COUR D'APPEL DE RENNES
N° 372/2022 - N° RG 22/00640 - N° Portalis DBVL-V-B7G-THZU
JURIDICTION DU PREMIER PRÉSIDENT
O R D O N N A N C E
articles L 741-10 et suivants du Code de l'entrée et du séjour des étrangers et du droit d'asile
Nous, Hélène CADIET, conseiller à la cour d'appel de RENNES, déléguée par ordonnance du premier président pour statuer sur les recours fondés sur les articles L.741-10 et suivants du Code de l'entrée et du séjour des étrangers et du droit d'asile, assistée de Patricia IBARA, greffière,
Statuant sur l'appel formé par courriel reçu le 07 Novembre 2022 à 14 heures 39 transmis par la Cimade pour :
M. [I] [S] [L] [N] alias [C] [E] se déclarant aussi [E] [L] [N]

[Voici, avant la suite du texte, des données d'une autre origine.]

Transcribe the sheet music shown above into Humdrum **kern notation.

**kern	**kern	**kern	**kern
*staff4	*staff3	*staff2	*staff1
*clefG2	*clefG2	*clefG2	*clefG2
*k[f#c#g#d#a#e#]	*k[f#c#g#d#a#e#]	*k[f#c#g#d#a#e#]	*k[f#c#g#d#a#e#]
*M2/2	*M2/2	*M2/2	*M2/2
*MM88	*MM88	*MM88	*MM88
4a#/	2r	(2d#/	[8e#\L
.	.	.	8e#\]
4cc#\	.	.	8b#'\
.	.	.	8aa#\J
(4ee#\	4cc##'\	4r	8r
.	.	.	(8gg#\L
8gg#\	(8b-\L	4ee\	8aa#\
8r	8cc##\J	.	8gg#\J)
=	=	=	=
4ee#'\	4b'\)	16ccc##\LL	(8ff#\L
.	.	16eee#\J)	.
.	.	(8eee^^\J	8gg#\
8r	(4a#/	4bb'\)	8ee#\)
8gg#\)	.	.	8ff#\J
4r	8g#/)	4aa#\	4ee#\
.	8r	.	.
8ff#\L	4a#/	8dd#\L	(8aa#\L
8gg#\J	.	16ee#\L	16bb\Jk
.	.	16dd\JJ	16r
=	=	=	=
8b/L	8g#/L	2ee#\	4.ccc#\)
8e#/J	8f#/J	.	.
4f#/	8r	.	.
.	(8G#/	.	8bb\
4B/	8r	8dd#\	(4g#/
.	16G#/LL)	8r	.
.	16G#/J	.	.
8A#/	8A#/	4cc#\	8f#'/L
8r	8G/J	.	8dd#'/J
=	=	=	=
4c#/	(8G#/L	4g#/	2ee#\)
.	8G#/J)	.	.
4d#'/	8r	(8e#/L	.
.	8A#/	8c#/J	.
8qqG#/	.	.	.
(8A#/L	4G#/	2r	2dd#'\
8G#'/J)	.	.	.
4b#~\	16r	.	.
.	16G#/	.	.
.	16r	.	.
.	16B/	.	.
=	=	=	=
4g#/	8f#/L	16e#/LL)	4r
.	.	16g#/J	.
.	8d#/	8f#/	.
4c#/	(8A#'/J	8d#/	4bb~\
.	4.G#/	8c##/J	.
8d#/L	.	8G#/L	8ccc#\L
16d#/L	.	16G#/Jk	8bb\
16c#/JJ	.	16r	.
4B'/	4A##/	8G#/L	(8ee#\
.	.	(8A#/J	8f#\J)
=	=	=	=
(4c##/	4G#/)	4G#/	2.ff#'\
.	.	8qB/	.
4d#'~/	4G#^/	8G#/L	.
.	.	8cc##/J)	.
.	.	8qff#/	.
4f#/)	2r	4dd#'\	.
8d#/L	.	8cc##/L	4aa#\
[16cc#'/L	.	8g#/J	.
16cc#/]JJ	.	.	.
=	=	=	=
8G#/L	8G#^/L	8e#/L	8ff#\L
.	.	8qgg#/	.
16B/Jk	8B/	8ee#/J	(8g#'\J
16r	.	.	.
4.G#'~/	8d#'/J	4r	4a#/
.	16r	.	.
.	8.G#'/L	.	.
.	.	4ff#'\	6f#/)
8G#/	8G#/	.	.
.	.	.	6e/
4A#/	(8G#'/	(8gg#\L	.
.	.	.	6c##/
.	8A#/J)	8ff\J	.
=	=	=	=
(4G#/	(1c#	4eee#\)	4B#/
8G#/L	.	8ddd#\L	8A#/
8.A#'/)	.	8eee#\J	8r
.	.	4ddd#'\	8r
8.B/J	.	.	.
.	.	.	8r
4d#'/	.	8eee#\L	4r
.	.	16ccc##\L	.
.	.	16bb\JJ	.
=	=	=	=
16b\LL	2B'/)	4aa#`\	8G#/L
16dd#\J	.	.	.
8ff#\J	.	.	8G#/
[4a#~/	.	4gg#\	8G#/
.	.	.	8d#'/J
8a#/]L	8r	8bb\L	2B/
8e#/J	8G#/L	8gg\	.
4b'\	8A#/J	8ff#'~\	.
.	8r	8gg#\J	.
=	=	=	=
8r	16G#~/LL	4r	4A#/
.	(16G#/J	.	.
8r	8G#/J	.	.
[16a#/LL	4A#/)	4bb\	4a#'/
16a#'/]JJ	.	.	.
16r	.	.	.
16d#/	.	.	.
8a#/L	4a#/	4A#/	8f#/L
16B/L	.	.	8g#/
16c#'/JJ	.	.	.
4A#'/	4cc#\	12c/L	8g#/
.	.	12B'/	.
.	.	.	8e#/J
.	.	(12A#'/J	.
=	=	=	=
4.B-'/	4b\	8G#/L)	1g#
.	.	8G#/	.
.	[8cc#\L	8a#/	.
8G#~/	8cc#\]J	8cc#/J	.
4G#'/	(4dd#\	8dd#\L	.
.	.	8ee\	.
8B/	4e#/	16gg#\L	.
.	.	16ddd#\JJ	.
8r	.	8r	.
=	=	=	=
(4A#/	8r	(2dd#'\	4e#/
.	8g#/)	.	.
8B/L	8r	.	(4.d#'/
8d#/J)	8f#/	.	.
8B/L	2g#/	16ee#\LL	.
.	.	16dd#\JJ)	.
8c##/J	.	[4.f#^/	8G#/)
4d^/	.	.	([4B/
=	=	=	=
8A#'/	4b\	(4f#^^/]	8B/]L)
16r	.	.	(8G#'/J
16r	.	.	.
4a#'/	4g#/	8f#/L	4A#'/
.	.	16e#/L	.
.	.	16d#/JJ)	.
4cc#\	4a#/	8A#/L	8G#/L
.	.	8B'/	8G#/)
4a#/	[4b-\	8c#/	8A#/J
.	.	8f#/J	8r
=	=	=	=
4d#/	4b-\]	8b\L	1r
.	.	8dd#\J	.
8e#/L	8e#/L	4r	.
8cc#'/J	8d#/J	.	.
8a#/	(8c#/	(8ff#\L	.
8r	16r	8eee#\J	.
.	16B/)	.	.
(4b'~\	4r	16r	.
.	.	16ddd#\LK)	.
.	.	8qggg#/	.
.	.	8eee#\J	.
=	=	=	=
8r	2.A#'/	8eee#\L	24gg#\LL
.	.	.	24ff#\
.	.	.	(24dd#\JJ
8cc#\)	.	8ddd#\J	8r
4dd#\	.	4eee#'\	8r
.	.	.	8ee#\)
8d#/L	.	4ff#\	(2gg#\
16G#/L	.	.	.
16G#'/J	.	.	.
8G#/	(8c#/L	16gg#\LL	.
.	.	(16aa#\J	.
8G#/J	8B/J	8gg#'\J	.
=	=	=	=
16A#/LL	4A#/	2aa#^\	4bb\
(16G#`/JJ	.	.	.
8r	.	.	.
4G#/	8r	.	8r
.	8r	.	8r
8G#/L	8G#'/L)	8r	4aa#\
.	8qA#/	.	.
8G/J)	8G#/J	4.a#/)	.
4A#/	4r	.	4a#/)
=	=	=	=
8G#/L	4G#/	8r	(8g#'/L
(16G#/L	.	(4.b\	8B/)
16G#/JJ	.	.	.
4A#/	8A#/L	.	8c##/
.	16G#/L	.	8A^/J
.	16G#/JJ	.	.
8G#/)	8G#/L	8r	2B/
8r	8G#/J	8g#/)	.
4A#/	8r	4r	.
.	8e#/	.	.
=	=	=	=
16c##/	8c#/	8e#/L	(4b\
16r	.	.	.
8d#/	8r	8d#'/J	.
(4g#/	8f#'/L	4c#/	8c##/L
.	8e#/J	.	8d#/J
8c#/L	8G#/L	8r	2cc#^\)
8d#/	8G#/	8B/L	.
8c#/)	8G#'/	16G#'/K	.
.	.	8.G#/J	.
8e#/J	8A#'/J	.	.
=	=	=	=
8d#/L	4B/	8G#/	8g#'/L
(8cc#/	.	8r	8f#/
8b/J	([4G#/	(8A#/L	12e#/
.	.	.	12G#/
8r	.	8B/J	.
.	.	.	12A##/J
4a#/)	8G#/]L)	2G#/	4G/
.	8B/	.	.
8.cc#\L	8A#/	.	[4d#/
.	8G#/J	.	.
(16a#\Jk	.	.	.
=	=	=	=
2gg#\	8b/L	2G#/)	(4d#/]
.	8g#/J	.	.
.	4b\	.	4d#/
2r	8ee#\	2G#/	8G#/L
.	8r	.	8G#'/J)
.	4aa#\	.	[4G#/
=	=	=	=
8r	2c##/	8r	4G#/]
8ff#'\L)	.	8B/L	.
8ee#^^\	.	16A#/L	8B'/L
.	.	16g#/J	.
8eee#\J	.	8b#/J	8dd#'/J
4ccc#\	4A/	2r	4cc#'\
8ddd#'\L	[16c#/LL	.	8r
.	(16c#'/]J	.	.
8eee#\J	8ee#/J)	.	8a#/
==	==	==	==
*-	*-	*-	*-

né le [Date naissance 1] 1997, se déclarant à l'audience de nationalité Tunisienne
ayant pour avocat Me Omer GONULTAS, avocat au barreau de RENNES
d'une ordonnance rendue le 04 Novembre 2022 à 17 heures 14 par le juge des libertés et de la détention du Tribunal judiciaire de RENNES qui a rejeté le moyen d'irrecevabilité soulevé et ordonné la prolongation du maintien de M. [I] [S] [L] [N] alias [C] [E], se déclarant aussi [E] [L] [N], dans les locaux ne relevant pas de l'administration pénitentiaire pour une durée maximale de trente jours à compter du 5 novembre 2022 à 10 heures 32 ;
En l'absence de représentant du préfet de LOIRE ATLANTIQUE, dûment convoqué, qui a fait parvenir ses observations par écrit le 8 novembre 2022 lesquelles ont été régulièrement communiquées,
En l'absence du procureur général régulièrement avisé, Monsieur DELPERIE, avocat général, ayant déposé un avis écrit le 7 novembre 2022 qui a été communiqué aux parties,
En présence de M. [I] [S] [L] [N] alias [C] [E], se déclarant aussi [E] [L] [N] assisté de Me Omer GONULTAS, avocat,
Après avoir entendu en audience publique le 08 Novembre 2022 à 15 H 00 l'appelant assisté de Monsieur [H] [Y], interprète en langue arabe, et son avocat en leurs observations,
Avons mis l'affaire en délibéré et ce jour à 16 heures 30, avons statué comme suit :
M. [I] [S] [L] [N], utilisant plusieurs alias, se déclarant sous l'identité de [E] [L] [N], a fait l'objet d'un arrêté du préfet de Loire Atlantique en date du 17 mars 2022 portant obligation de quitter le territoire sans délai et interdiction de retour.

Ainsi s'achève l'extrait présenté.